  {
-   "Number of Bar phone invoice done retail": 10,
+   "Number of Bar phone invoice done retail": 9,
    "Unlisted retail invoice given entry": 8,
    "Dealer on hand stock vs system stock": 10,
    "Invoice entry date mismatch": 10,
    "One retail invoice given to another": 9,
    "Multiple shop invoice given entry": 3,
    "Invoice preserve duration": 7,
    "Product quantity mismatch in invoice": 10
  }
***
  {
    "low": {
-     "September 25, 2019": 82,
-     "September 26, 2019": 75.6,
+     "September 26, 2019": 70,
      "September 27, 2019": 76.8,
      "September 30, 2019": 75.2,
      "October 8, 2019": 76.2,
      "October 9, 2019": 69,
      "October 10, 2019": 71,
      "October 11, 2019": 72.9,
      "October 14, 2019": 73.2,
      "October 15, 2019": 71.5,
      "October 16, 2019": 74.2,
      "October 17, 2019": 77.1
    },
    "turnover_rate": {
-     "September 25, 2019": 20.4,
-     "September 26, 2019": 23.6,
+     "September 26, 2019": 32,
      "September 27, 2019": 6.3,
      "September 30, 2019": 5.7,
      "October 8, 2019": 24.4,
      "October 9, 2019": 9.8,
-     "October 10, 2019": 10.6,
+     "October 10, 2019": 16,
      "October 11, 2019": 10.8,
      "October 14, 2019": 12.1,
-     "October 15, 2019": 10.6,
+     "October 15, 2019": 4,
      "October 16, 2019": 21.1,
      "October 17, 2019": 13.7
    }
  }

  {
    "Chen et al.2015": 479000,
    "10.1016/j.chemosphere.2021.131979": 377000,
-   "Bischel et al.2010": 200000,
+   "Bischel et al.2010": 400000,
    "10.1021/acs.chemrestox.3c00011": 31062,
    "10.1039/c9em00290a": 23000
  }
***
* [Work item] I need each line from the listing where the word "done" occurs.

* [Task solution]
-   "Number of Bar phone invoice done retail": 10,
+   "Number of Bar phone invoice done retail": 9,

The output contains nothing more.